The experience, albeit rather brief, left a lasting impression on Olmos. “Six years ago, you didn’t know that we’d be politically in the shape that we’re in – nobody did. Nobody knew that Mexicans were gonna be treated like they’ve been treated over the last year – nobody. You know, the last two years have been very difficult for us, and it’s hard not to come about and have an attitude. But you know, you try to stay strong, knowing that the pendulum swung one way – it’s gonna swing back. And when it does, it’ll have a different reaction, and we’ll have another sense of who we are, and the changes,” he said with an aura of solemnity. “[Coco] placed us in a very strong position for the future.

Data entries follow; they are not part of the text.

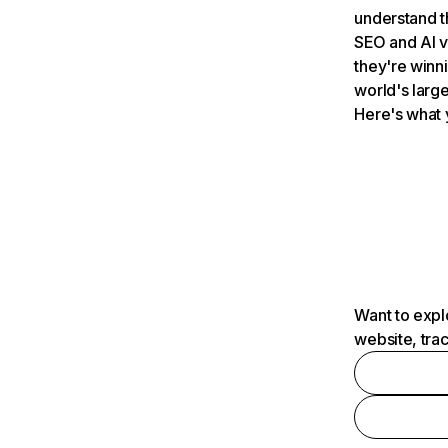
understand t
SEO and AI v
they're winn
world's large
Here's what 
Want to expl
website, tra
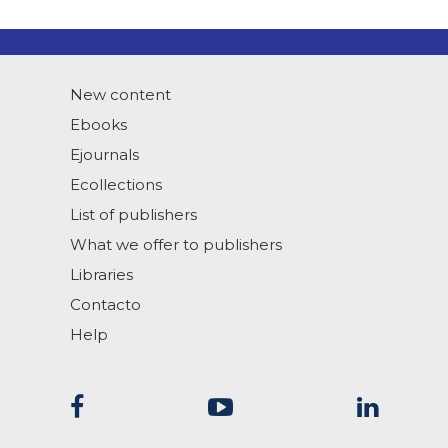
New content
Ebooks
Ejournals
Ecollections
List of publishers
What we offer to publishers
Libraries
Contacto
Help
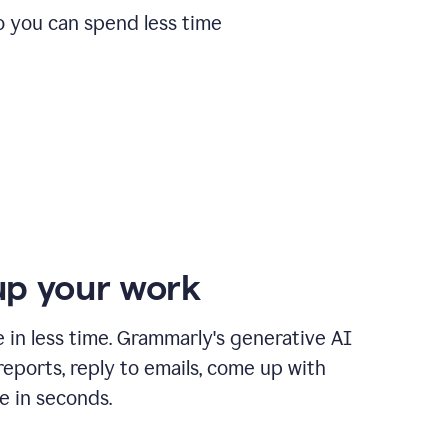
o you can spend less time
p your work
in less time. Grammarly's generative AI
 reports, reply to emails, come up with
e in seconds.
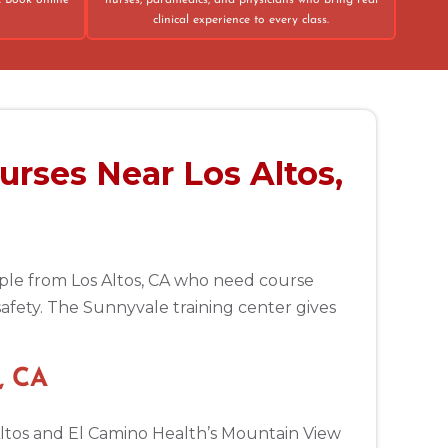
. Book online
nurses, paramedics, and physicians who bring real
clinical experience to every class.
urses Near Los Altos,
eople from Los Altos, CA who need course
safety. The Sunnyvale training center gives
, CA
 Altos and El Camino Health’s Mountain View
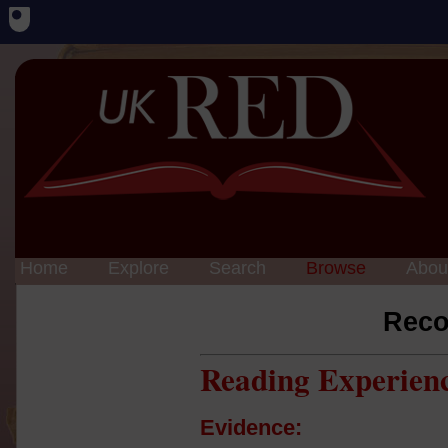
Home
Explore
Search
Browse
Abou
Reco
Reading Experien
Evidence:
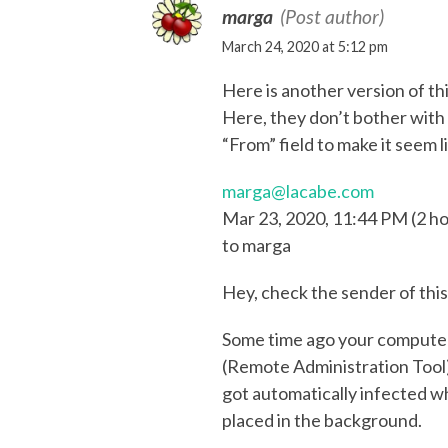
marga
(Post author)
March 24, 2020 at 5:12 pm
Here is another version of th
Here, they don’t bother with 
“From” field to make it seem l
marga@lacabe.com
Mar 23, 2020, 11:44 PM (2 ho
to marga
Hey, check the sender of this 
Some time ago your computer
(Remote Administration Tool)
got automatically infected w
placed in the background.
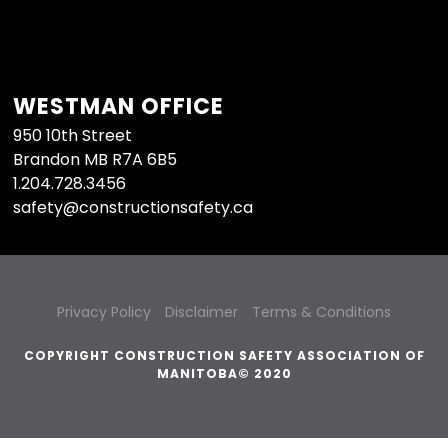
WESTMAN OFFICE
950 10th Street
Brandon MB R7A 6B5
1.204.728.3456
safety@constructionsafety.ca
Privacy Policy
Disclaimer
Terms & Conditions
COPYRIGHT CONSTRUCTION SAFETY ASSOCIATION OF
MANITOBA© 2020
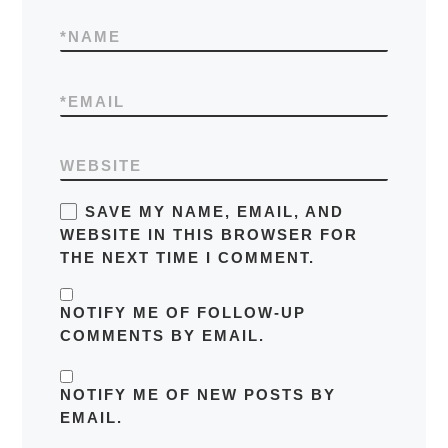
*
NAME
*
EMAIL
WEBSITE
SAVE MY NAME, EMAIL, AND
WEBSITE IN THIS BROWSER FOR
THE NEXT TIME I COMMENT.
NOTIFY ME OF FOLLOW-UP
COMMENTS BY EMAIL.
NOTIFY ME OF NEW POSTS BY
EMAIL.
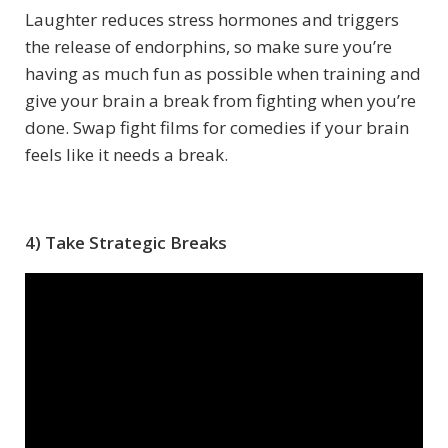
Laughter reduces stress hormones and triggers
the release of endorphins, so make sure you’re
having as much fun as possible when training and
give your brain a break from fighting when you’re
done. Swap fight films for comedies if your brain
feels like it needs a break.
4) Take Strategic Breaks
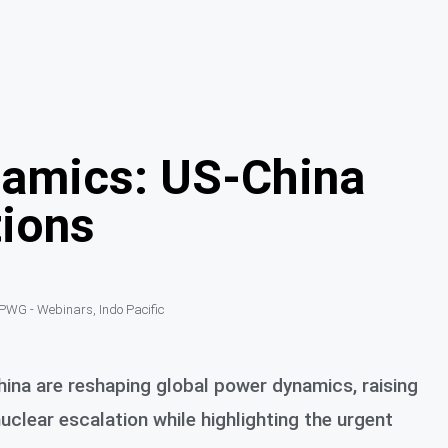
namics: US-China
tions
PWG - Webinars
,
Indo Pacific
ina are reshaping global power dynamics, raising
 nuclear escalation while highlighting the urgent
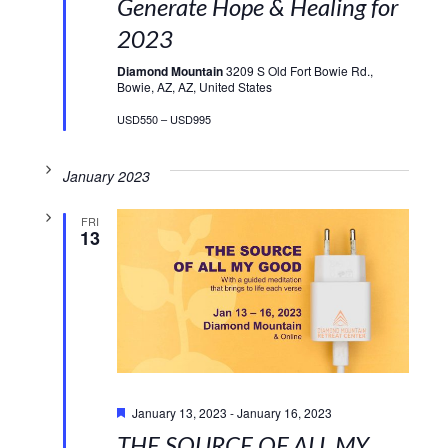
Generate Hope & Healing for
2023
Diamond Mountain
3209 S Old Fort Bowie Rd.,
Bowie, AZ, AZ, United States
USD550 – USD995
January 2023
FRI
13
Featured
January 13, 2023
-
January 16, 2023
THE SOURCE OF ALL MY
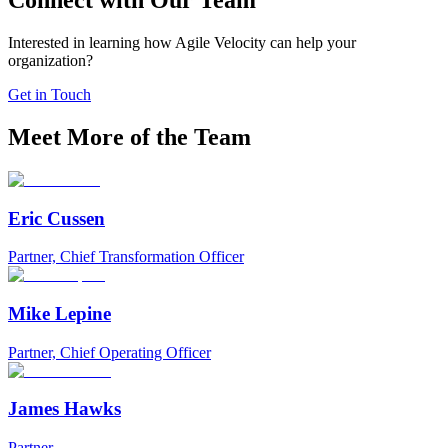
Connect with Our Team
Interested in learning how Agile Velocity can help your
organization?
Get in Touch
Meet More of the Team
Eric Cussen
Partner, Chief Transformation Officer
Mike Lepine
Partner, Chief Operating Officer
James Hawks
Partner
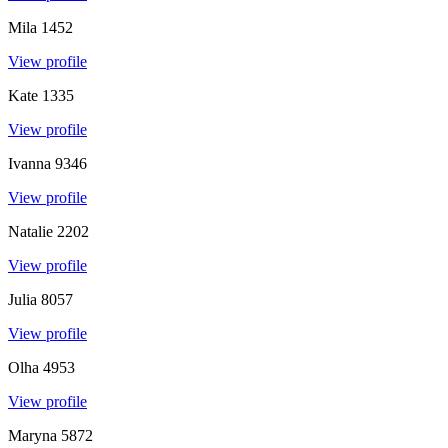
Mila
1452
View profile
Kate
1335
View profile
Ivanna
9346
View profile
Natalie
2202
View profile
Julia
8057
View profile
Olha
4953
View profile
Maryna
5872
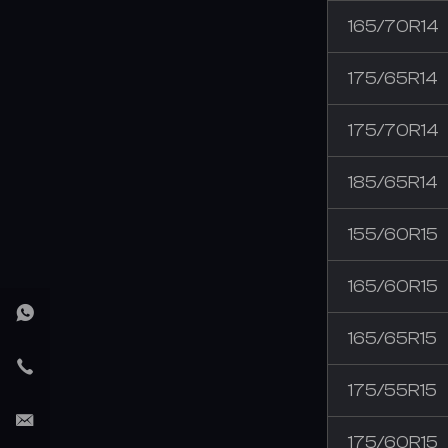
165/70R14
175/65R14
175/70R14
185/65R14
155/60R15
165/60R15
165/65R15
175/55R15
175/60R15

People are gonna say thank you to the Mexican culture for introducing them to a value that they did not know anything about. We celebrate Halloween. Hello! That’s how we celebrate the Day of the Dead. We dress up and we go out, and we “trick or treat.” Think about that – versus what the Day of the Dead really represents for many of us, which is a time to celebrate in the memory of, and pass the stories on, and celebrate life at its fullest. I am, as Chicharron, doing that one scene, it’s one of my proudest moments in the art form. Thank you guys.”
For producer Darla K. Anderson, Coco hit all the notes that they aim for at Pixar. “When we make our movies, we make them for everybody – young to old. So what I really want young kids to take away from the film is to be thinking about their ancestors, and think about where they came,” she said before quickly correcting herself. “Well, first, I want them to have a great time. First I want them to come, and enjoy the film, and have a fabulous time. Then if they watch it multiple times, I want them to be thinking about, hopefully, where they came from, and who their great-grandparents might be, and what their ancestry is. And then Adrian’s fond of saying he hopes that they’ll all pick up a musical instrument.”